The best they can do is to park themselves outside the effective range of those missile and dispache its fighters to try to knock out as many of those missile as they can.
Posted by: nobody | July 17, 2006 at 10:06 PM
Nobody on a carrier is worried about getting hit by anything.
They operate hundreds of miles out to sea, beyond the reach of most missiles. The fighter patrols will not let anyone get close enough to confirm where the ship is. The resulting area of probability is too large to attack.
Posted by: cpurick | July 17, 2006 at 10:29 PM
Cpurick assumes the opposition is some 3rd world power where
1) they don't have a large stock pile of missiles sitting around.
2) the missiles they do have are only the short range types.
3) they don't have long range air/sea/land sensors.
4) they don't have SAMS that can effectively defend their own airspace.
The premise of this post is that the days of carriers might be numbered due to wide spread availability of missile technology. The other boys on the block now have an cheap and effective ways to forcing a carrier group out of their own backyard without the need for a large and expensive navy or air force.

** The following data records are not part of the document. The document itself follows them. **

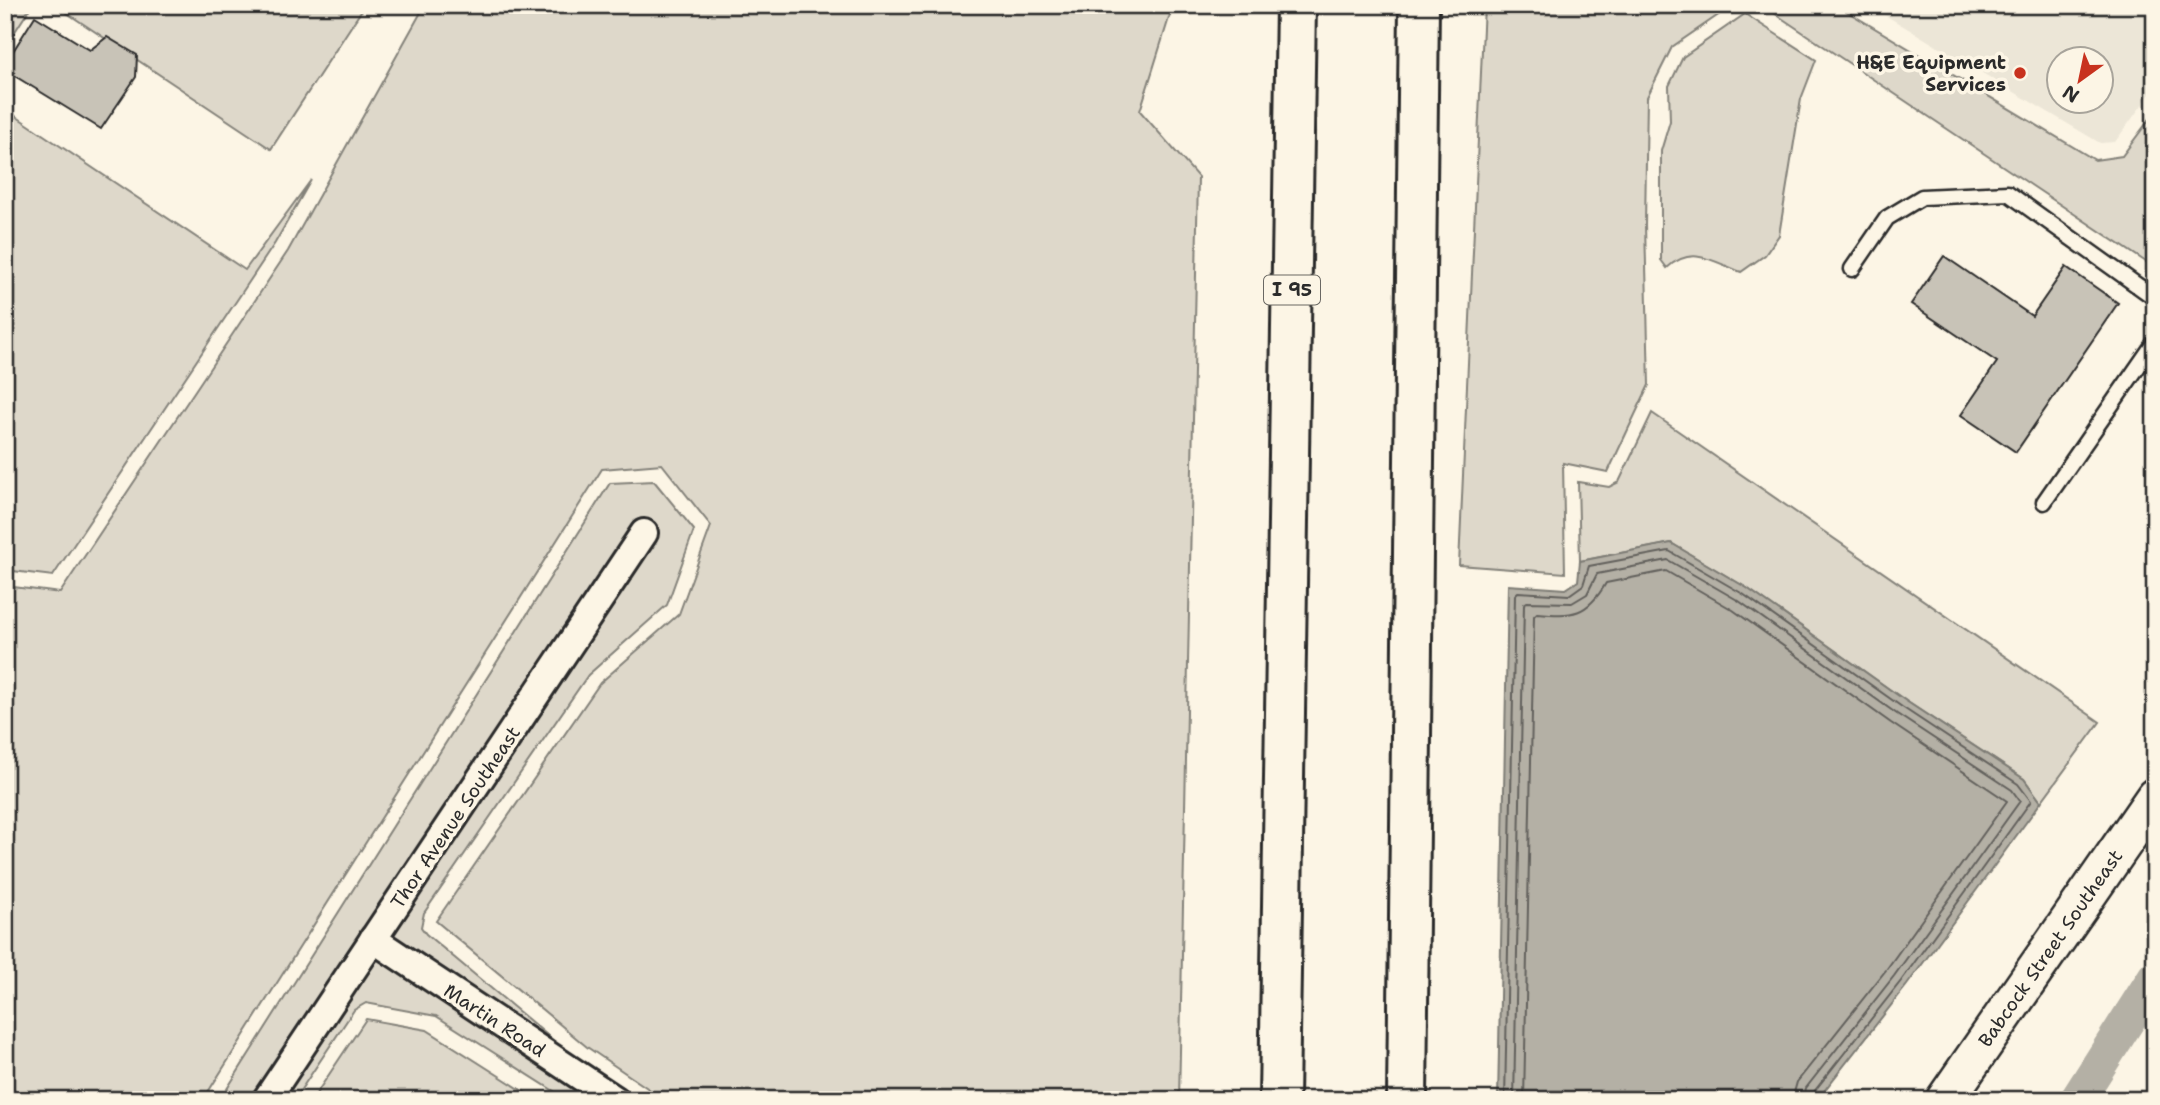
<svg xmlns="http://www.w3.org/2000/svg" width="2160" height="1105" font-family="'Shantell Sans',sans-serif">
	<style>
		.built { fill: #ece6d7; fill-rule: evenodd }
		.green { fill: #ded8ca; stroke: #84827a; stroke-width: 2 }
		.water { fill: #b4b0a5; stroke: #7d7b74; stroke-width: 2 }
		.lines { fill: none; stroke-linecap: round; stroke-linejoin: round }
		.shore { stroke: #62605c; stroke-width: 2 }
		.canal { stroke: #b4b0a5; stroke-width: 35 }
		.building { fill: #c8c3b7; stroke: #2b2b2b; stroke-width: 2 }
		.service-casing { stroke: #2b2b2b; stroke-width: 19 }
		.minor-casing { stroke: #2b2b2b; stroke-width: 32 }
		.secondary-casing { stroke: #2b2b2b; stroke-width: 42 }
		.motorway-casing { stroke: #2b2b2b; stroke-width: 44 }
		.service { stroke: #fcf5e5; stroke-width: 14 }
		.minor { stroke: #fcf5e5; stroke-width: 26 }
		.secondary { stroke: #fcf5e5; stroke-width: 37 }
		.motorway { stroke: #fcf5e5; stroke-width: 38 }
		.poi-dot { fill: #c8321e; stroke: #fcf5e5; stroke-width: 2.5 }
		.labels { text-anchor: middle; stroke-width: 7; stroke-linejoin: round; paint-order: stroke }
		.shield { fill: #fcf5e5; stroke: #6a6863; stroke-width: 2 }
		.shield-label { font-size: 18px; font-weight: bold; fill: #2b2b2b }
		.poi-label { font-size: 19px; font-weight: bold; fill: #2b2b2b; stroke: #fcf5e5; text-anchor: end }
		.street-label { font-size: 19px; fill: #2b2b2b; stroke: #fcf5e5 }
	</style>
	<rect width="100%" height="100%" fill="#fcf5e5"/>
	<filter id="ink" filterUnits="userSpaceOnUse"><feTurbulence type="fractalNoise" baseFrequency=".0143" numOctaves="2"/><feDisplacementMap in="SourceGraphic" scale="14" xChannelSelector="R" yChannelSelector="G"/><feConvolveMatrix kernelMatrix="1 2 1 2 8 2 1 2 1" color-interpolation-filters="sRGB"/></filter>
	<g filter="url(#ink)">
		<path class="built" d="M1868 5H2155V87L2115 142 2100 143ZM2058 60H2100V102H2058Z"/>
		<g class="green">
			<polygon points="5,5 32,5 5,47"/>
			<polygon points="55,5 365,5 271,149"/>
			<polygon points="425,5 1173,5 1140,111 1198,177 1179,1100 665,1100 587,1047 436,921 600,683 679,614 711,526 662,464 602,469 203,1100 5,1100 5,586 60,593 288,251"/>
			<polygon points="1484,5 1733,5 1672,47 1647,97 1645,225 1649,385 1608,472 1563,463 1565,573 1459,565"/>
			<polygon points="1762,5 1836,5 2095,160 2122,156 2155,112 2155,268"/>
			<path d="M1745 14 1816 60 1801 99 1779 235 1765 255 1741 272C1713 261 1692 245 1667 268L1661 260V151L1670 121 1669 86 1683 57Z"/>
			<polygon points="5,109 245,270 311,180 275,243 53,576 5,570"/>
			<polygon points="1652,413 2100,722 2041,802 2024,779 1906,701 1747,588 1671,543 1580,561 1578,482 1609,487 1619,482"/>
			<polygon points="654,481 694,530 667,605 588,675 424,913 421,927 426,934 577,1060 635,1100 568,1100 436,1016 366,1003 354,1010 294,1100 220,1100 610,483"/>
			<polygon points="366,1019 427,1030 537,1100 312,1100"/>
		</g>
		<polygon class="water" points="1671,543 1747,588 1906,701 2024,779 2041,802 1907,985 1817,1100 1498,1100 1508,585 1566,589 1578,581 1580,561"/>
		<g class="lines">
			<g class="shore">
				<polyline points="1505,1100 1515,595 1518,592 1569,595 1583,585 1589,566 1669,551 1743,594 1902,707 2018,784 2031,801 1901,981 1813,1093 1812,1100"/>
				<polyline points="1514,1100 1524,604 1527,602 1572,603 1587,594 1597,574 1668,560 1739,601 1897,714 2012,790 2020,801 1894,976 1806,1088 1803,1100"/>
				<path d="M1524 1100 1534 616 1537 613C1573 616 1587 616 1606 583L1666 571 1733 610 1891 723 2007 801 1886 970 1797 1082 1792 1100"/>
			</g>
			<polyline class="canal" points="2077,1100 2155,977"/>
		</g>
		<g class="building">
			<polygon points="35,16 90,50 107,37 137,55 136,77 101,129 5,70 5,64"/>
			<polygon points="1944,256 2032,316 2066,267 2118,303 2016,452 1961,415 1997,362 1911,304"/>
		</g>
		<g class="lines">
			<g class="service-casing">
				<g id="service">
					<polyline points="1852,269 1887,218 1922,197 2008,193 2155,298"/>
					<polyline points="2044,502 2155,342"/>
				</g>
			</g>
			<g class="minor-casing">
				<g id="minor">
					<polyline points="373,939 616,1100"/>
					<polyline points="266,1100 644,533"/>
				</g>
			</g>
			<g class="secondary-casing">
				<polyline id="secondary" points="1945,1100 2155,797"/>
			</g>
			<g class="motorway-casing">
				<g id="motorway">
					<polyline points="1279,1100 1296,5"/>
					<polyline points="1407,1100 1419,5"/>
				</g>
			</g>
			<use href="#service" class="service"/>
			<use href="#minor" class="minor"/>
			<use href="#secondary" class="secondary"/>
			<use href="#motorway" class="motorway"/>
		</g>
	</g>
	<circle class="poi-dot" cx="2020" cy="73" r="7"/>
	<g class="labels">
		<rect class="shield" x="1264" y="275.5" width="56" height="29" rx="5"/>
		<g class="shield-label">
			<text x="1292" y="296">I 95</text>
		</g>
		<g class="poi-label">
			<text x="2006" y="69">H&amp;E Equipment<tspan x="2006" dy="22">Services</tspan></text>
		</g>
		<g class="street-label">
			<text transform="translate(455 817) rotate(-56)" y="7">Thor Avenue Southeast</text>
			<text transform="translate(2050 948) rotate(-55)" y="7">Babcock Street Southeast</text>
			<text transform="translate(495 1020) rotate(33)" y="7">Martin Road</text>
		</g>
	</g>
	<rect width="2160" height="1105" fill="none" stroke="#fcf5e5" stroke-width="28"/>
	<rect x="14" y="14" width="2132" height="1077" fill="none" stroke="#2b2b2b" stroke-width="2.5" filter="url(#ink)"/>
	<g transform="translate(2080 80) rotate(213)"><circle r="33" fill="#fcf5e5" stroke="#a8a49b" stroke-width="2"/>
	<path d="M0-5L12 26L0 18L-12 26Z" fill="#c8321e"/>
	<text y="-10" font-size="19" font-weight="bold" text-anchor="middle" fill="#2b2b2b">N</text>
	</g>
</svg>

Posted by: nobody | July 17, 2006 at 11:41 PM
I think you're seriously underestimating how hard it is to search tens, even hundreds of thousands of square miles of ocean for a single, well-defended ship.

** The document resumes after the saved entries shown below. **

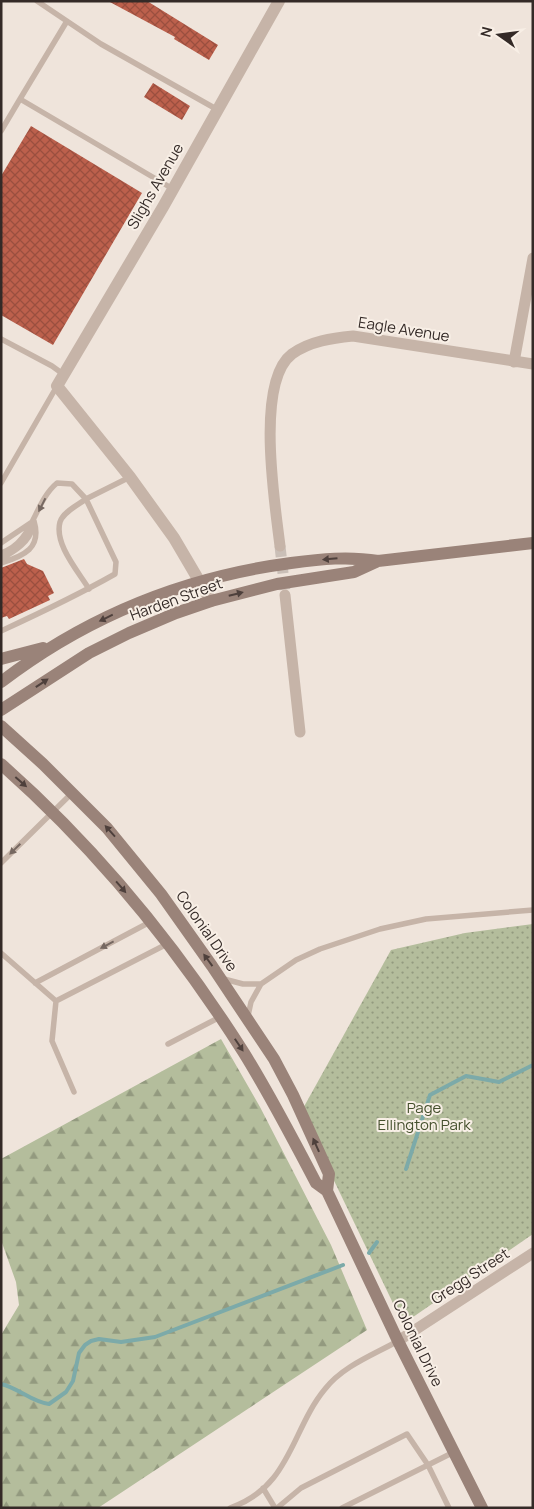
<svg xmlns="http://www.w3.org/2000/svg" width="534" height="1509" viewBox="0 0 534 1509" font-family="Manrope,sans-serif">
	<defs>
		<pattern id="forest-firs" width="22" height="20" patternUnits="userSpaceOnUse" patternTransform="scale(1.25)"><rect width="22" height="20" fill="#b4bd9c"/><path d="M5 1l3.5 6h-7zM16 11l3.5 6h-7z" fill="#939a7f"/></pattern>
		<pattern id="park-dots" width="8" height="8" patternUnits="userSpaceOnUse" patternTransform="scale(1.25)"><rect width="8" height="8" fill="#b4bd9c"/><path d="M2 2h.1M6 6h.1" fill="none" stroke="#939a7f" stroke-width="1.8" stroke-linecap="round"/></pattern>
		<pattern id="building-cross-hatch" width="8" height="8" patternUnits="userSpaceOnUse" patternTransform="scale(1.25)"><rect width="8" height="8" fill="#bc604c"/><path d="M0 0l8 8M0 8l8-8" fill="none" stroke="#9a4f3f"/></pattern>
	</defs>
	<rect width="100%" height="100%" fill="#efe4db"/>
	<path fill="url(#forest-firs)" d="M221,1039L260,1107L331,1245L367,1330L98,1508H1V1335L19,1305L16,1282L1,1240V1159Z"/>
	<path fill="url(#park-dots)" d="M533,924V1234L403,1324L301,1112L391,950L465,933Z"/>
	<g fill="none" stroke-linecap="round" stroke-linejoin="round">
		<path stroke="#7caaa9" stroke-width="4" d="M406,1169L430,1095L466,1076L499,1082L533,1065
			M369,1253L377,1242
			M1,1384C19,1388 31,1402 49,1404L66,1392L73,1381L79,1353L85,1345L91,1341L99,1339L121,1342L155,1337L343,1265"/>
	</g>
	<path fill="url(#building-cross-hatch)" d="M108,1H147L218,45L209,60L174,39L175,37Z
		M153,83L190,106L182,120L144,97Z
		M31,126L142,193L53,345L1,315V176Z
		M24,559L27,564L43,571L54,593L48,596L50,600L9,619L7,616L1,618V568Z"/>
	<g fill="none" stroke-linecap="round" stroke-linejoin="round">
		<path stroke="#cabfb7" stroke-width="11" stroke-dasharray="11 5.5" stroke-linecap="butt" d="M280,546L285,591"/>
		<path stroke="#c6b4a8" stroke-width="5.5" d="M37,1L101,44L218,110
			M20,99L67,21
			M1,131L20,99L173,189
			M1,339L52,366L63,374
			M1,483L57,386
			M1,543L32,522
			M1,553C34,542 33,503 57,483L72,484L86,499L130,477
			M1,559C15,551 30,542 33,526
			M1,563C24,556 42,548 34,521
			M1,631C40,613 78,595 115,574L116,562L86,499C78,505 63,512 60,522C54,544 78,571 89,589
			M1,863L72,793
			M1,953L56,1001
			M224,979L243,984H261
			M35,983L150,922
			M56,1001L167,944
			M56,1001L52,1041L74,1092
			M248,1016L251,1002L261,984L296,960L320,949L380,929L426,919L533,910
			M168,1044L220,1017
			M263,1488L275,1508
			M230,1508C291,1487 291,1430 325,1389C343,1366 373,1355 398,1341
			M277,1508L301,1488L407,1434L428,1465L449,1508
			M342,1508L454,1452"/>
		<path stroke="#c6b4a8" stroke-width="11" d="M514,362L533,258
			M280,546C275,504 255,382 292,354C310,341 333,338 353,336L533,364
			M285,595L300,732
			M398,1341L533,1253"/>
		<path stroke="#c6b4a8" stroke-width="12" d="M211,601L174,538L130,477L57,386L163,207L279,1"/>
		<path stroke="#9a8379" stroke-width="12" d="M1,659L43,648
			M1,682C86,617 185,577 291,563C321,559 349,556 378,561L533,543
			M1,710L89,653L129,633L176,613L211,601L277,584L354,572L378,561
			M1,726L43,764L107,828L161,894L212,966L274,1059L293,1095L329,1174L327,1191
			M1,764C95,847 177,947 244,1053C270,1095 293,1139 316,1183L327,1191L398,1341L482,1508"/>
	</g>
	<defs><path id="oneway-solid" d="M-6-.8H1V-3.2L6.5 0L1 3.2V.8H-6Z" transform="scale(1.25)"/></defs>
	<g fill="#766861">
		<use href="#oneway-solid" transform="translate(42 505) rotate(117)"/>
		<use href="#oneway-solid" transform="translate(15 849) rotate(136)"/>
		<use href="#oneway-solid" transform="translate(107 945) rotate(152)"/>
	</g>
	<g fill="#4e403c">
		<use href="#oneway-solid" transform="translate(330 559) rotate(175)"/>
		<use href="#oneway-solid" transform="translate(236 594) rotate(-14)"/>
		<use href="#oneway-solid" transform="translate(106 618) rotate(154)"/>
		<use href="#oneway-solid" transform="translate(42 683) rotate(-34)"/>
		<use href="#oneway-solid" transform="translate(21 782) rotate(41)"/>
		<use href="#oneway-solid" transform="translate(110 831) rotate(-132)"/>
		<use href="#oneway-solid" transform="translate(121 887) rotate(49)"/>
		<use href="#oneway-solid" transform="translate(208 960) rotate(-126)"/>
		<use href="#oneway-solid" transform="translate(239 1045) rotate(56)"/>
		<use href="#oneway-solid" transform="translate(316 1145) rotate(-114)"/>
	</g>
	<g text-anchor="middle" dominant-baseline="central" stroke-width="4" stroke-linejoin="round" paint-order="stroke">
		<g font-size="15" fill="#342a27" stroke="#f8efe6">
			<text transform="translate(155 186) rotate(-60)">Slighs Avenue</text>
			<text transform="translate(404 329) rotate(9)">Eagle Avenue</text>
			<text transform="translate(176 599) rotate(-20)">Harden Street</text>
			<text transform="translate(207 931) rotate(55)">Colonial Drive</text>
			<text transform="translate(470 1276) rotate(-33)">Gregg Street</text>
			<text transform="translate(418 1343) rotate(64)">Colonial Drive</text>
		</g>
		<g font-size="15" fill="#45502d" stroke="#f8efe6">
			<text x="424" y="1107">Page<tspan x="424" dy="17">Ellington Park</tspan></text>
		</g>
	</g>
	<rect width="534" height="1509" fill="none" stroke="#342a27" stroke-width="5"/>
	<g transform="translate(499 35) rotate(284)" stroke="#f8efe6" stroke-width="4" paint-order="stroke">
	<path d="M0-4L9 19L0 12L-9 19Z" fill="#342a27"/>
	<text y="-8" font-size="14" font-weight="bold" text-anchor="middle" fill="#342a27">N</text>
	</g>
</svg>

An aircraft carrier doesn't operate in anyone's "backyard" -- with airborne refueling systems, the ship can be over 500 miles in any direction from where the airstrike comes ashore.
We're still a long way from the point where any affordable surface-to-surface missile system is going to solve that problem.
Posted by: cpurick | July 18, 2006 at 01:32 AM
The danger from Iran is that any ships in the Persian Gulf are not hundreds of miles out to sea but very close to the Iranian mainland with little maneuvering room.
Posted by: Half Sigma | July 18, 2006 at 06:20 AM
The danger from Iran is that any ships in the Persian Gulf are not hundreds of miles out to sea but very close to the Iranian mainland with little maneuvering room.
I'm not 100% sure on this, but IIRC the U.S. Navy does not send carrier groups into the Persian Gulf, for exactly the reason you mention. Carrier groups instead remain outside the Straits of Hormuz where there's ample maneuvering room.
Posted by: Peter | July 18, 2006 at 09:56 AM
The general thesis is still correct, even if US carrier groups remain for now an exception. As sensors and missile technology become commodified, it will become more and more difficult to defend large targets. If we're serious about fighting a power with semimodern technology, we will have to counter by flooding enemy areas with cheap distributed sensors and unmanned agents capable of locating and identifying enemy missiles so that we can destroy them before they're launched.